A Multimodal Pipeline for Personalized Recommendations from Greek YouTube Content: Integrating Automatic Speech Recognition and Aspect-Based Sentiment Analysis

Submitted by admin on Wed, 2026-05-27 13:29

Title	A Multimodal Pipeline for Personalized Recommendations from Greek YouTube Content: Integrating Automatic Speech Recognition and Aspect-Based Sentiment Analysis
Publication Type	Conference Paper
Year of Publication	2026
Authors	Singh M, Roumeliotis KI, Vassilakis C, Margaris D, Mpardis G, Spiliotopoulos D
Conference Name	Proceedings of the 2026 International Conference on Information, Intelligence, Systems and Applications
Publisher	IEEE Xplore
Keywords	Aspect-Based Sentiment Analysis (ABSA), Automatic Speech Recognition (ASR), Modern Greek NLP, Multimedia Data Mining, Personalized Recommender Systems, User Preference Modeling
Abstract	Audio/video social media and video sharing sites like YouTube allow users to create their own community where they post audio content.

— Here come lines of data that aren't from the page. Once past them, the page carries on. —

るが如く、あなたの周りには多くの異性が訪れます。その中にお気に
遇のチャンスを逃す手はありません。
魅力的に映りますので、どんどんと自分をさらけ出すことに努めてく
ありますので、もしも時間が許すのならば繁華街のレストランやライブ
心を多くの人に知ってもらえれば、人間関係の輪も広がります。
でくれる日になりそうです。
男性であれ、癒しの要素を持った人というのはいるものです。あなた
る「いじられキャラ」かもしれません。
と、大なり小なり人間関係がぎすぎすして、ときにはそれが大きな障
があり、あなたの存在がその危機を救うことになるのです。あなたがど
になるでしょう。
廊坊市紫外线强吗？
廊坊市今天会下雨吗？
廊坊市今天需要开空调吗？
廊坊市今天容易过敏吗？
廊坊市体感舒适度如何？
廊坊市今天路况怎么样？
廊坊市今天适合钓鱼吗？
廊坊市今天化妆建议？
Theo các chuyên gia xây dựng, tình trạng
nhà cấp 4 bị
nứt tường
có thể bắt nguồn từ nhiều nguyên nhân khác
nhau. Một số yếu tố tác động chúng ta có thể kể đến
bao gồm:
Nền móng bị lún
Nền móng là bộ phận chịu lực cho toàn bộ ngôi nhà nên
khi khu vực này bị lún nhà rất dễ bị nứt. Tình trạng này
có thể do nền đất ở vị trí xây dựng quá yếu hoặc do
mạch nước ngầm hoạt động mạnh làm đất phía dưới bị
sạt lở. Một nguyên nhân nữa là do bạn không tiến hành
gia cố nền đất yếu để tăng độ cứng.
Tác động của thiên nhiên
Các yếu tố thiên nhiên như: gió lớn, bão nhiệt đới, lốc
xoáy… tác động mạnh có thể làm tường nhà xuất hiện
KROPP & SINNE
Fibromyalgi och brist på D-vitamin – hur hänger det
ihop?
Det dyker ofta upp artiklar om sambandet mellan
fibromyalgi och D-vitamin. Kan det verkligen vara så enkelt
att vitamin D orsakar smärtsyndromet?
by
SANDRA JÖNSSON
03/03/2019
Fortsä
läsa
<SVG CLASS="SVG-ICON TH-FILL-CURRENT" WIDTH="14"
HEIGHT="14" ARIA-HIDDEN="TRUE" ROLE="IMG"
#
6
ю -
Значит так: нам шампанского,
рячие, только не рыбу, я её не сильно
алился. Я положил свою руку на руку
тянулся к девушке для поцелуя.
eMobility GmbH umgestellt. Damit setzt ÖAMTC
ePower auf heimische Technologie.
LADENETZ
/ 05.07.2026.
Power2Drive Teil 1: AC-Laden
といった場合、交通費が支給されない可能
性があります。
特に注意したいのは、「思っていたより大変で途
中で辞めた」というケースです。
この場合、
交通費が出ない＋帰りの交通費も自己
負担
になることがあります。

This type of content includes product reviews which consumers use to assist others in making buying decisions, and this content can be processed using NLP and automated Aspect-Based Sentiment Analysis (ABSA) to produce input for recommender systems. However, developing these systems for low resource languages (such as Modern Greek) lags behind significantly. To address this gap, in this paper we introduce a complete ABSA framework, which transforms Greek multimedia reviews into structured and accurate data, to be used for personalized product recommendation. The proposed framework uses a multistage pipeline to address the complexities of spoken text, such as the highly inflected morphology of the Greek language and slang utilized in reviewing. The first stage of the pipeline transforms raw audio data into a form suitable for processing, while the second stage applies linguistic processing. Two alternatives were evaluated for this stage, where the first utilizes a native Greek Sentiment Lexicon and the second firstly applies Greek-to-English automated translation, followed by English Language Sentiment Analysis. The efficacy of the proposed framework has been assessed through an experiment in which each of the pipeline outcomes is compared against independent human assessments. The assessment shows that the translation-based approach achieves high accuracy and alignment with expert human raters. The proposed work also takes into account the effect of “noise” owing to Automatic Speech Recognition (ASR) errors and studies the propagation of these errors across 12 distinct product attributes. The proposed pipeline thus constitutes an effective solution for exploiting audiovisual content in recommender systems to generate personalized recommendations.